• _Exercises to complete_:
(1) Reproduce, word for word, the part of the Chelsea Club World Cup article between "Chelsea’s opponents –" and "rule the world.", inclusive.
(2) Carry on the Chelsea Club World Cup article from the point where it stops.

• _Page extract_:
Chelsea’s opponents – starting with Palace this weekend – already had a strong incentive to beat the reigning European champions. That’s likely to be fiercer now that the Blues rule the world.

In 2012, when the Blues lost to Corinthians in the Club World Cup final (then known as the Club World Championship), it was shrugged off as a rather meaningless and annoying obligation – a distraction from domestic priorities.

However, having now won the trophy in the desert warmth of Abu Dhabi, defeating South American champions Palmeiras, it’s suddenly a chance to whoop and crow.

It caps a simply boggling year for Tom Tuchel, out of Covid isolation in the nick of time to be in the dugout for the big day, having also won the Champions League and Super Cup.

No wonder Roman Abramovich came out of the shadows to join the players on the pitch at the end of the extra-time win, clinched by a harshly awarded (though coolly taken) penalty with Kai Havertz now in the remarkable position of scoring the winners in both European and World finals.

Text extracted from each page:
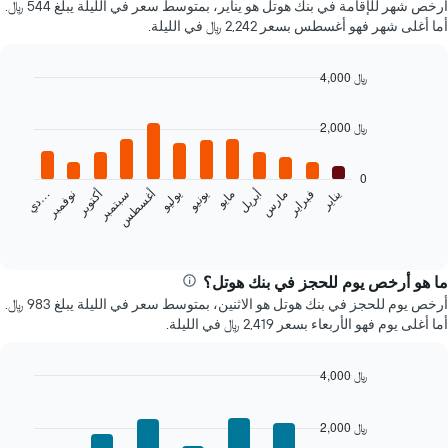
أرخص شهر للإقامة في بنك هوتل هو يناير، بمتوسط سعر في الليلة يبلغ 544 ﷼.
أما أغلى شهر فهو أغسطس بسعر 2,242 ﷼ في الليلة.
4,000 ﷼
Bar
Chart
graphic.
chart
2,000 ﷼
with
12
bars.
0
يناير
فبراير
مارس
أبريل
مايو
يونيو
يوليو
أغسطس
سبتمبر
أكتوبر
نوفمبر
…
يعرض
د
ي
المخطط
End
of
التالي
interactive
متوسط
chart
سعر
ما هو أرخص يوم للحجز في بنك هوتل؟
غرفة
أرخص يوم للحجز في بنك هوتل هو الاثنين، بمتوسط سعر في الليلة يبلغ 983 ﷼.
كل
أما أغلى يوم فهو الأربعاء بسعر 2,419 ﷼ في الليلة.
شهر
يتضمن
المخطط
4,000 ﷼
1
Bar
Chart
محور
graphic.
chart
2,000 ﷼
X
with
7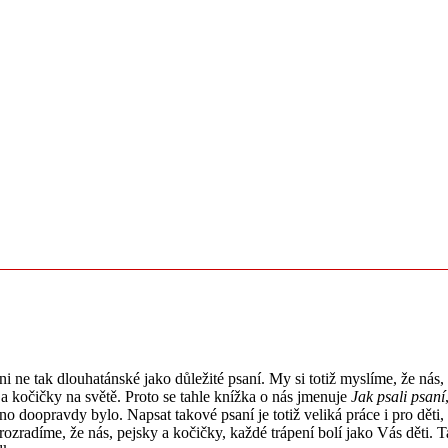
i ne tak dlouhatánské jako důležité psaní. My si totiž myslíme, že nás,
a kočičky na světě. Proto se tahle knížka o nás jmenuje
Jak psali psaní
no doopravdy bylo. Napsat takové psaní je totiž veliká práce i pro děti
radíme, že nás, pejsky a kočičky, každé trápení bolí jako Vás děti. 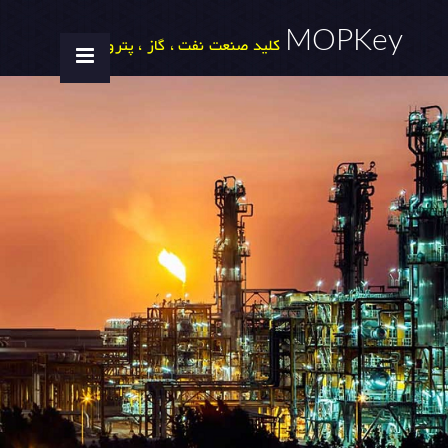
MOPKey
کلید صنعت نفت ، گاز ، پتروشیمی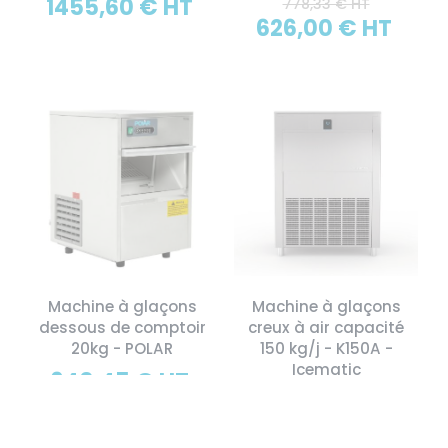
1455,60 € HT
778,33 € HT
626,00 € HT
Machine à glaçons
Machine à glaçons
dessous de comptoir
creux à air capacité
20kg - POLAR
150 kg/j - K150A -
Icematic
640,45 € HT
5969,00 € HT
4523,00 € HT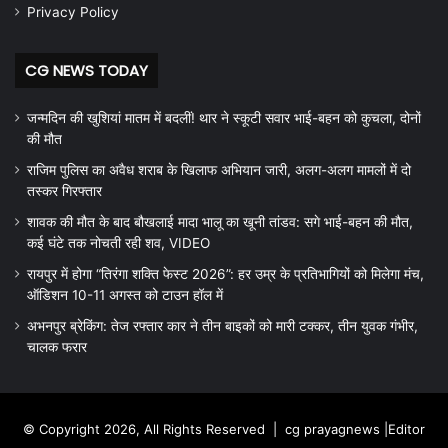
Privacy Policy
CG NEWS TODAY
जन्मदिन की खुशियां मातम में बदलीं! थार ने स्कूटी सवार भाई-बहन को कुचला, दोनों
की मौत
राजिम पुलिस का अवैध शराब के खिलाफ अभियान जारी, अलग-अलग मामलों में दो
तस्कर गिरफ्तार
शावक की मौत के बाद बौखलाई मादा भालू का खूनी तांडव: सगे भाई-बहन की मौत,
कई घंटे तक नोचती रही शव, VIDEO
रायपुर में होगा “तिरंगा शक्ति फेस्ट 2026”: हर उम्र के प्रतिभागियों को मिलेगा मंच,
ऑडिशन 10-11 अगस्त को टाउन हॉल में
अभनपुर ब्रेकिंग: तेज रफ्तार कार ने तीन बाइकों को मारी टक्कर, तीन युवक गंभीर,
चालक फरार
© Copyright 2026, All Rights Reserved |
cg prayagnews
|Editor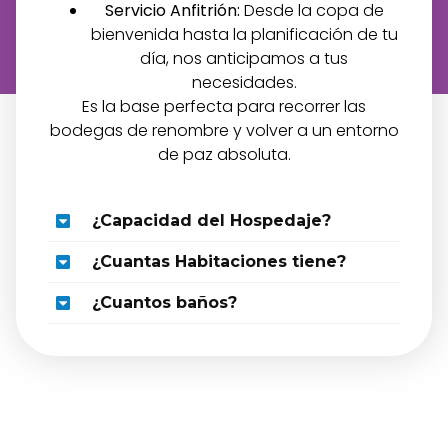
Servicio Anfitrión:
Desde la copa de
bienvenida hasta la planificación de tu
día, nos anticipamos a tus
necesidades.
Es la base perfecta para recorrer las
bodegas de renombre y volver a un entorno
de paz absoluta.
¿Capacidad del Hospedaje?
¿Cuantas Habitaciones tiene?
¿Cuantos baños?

==

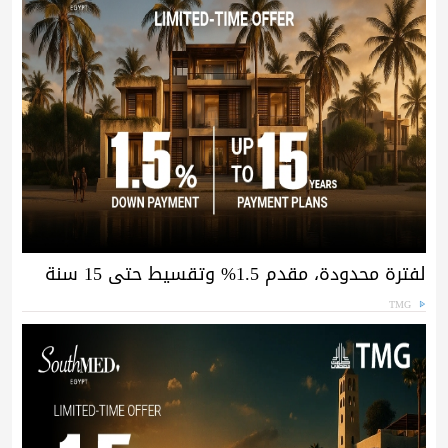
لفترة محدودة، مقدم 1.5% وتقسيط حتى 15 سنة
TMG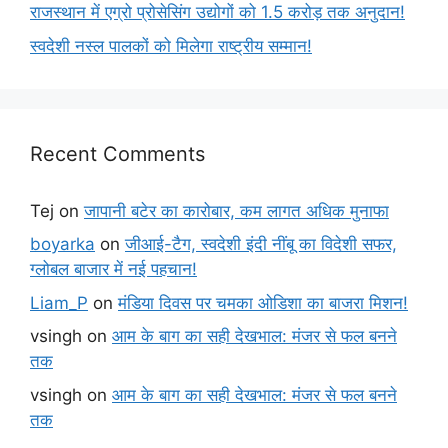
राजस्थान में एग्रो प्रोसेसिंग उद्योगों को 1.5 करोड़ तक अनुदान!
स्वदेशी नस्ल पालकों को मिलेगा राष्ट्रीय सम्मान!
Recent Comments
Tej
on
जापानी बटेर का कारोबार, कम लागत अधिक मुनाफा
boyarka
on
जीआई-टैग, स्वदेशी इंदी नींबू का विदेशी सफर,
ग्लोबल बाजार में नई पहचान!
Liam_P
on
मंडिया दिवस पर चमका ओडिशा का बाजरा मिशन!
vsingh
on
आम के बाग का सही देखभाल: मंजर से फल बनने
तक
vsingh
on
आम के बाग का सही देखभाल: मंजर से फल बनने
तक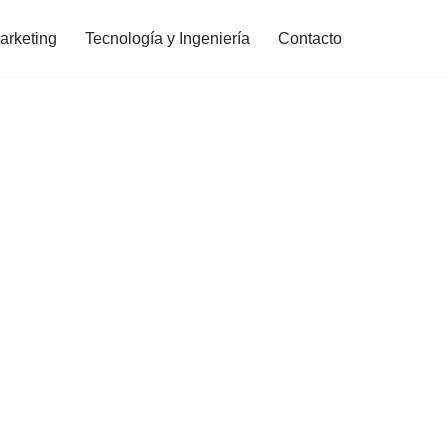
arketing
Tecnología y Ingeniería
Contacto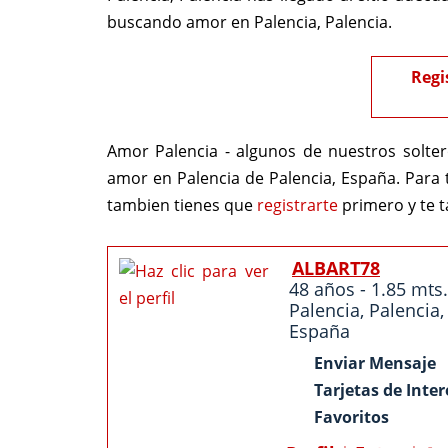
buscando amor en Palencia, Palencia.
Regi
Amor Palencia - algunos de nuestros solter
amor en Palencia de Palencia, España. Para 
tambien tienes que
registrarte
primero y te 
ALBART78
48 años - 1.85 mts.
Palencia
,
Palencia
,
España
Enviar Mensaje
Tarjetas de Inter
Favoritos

• _Answer section_:
(1)
Chelsea’s opponents – starting with Palace this weekend – already had a strong incentive to beat the reigning European champions. That’s likely to be fiercer now that the Blues rule the world.

(2)
With Jorginho an unused sub, and Romelu Lukaku having been swapped for Timo Werner, Havertz was the third-choice spot-kicker, but his task was made easier by cunning captain Cesar Azpilicueta pretending that he was the taker, and absorbing all the flak, barracking and pressure from the Brazilians, who did their best to put him off, before Havertz stepped forward.

Dave, as everyone at the Bridge calls him, has now won Premier League, Champions League, Europa League, FA Cup, League Cup, Super Cup and Club World Cup with the Blues – the only player in the club’s history to achieve the feat.

With no other trophy to win, Azpi is still weighing up his options when he becomes a free agent in the summer, and may yet quit London for Spain, and a couple of seasons in his homeland before retirement. No one would begrudge him that.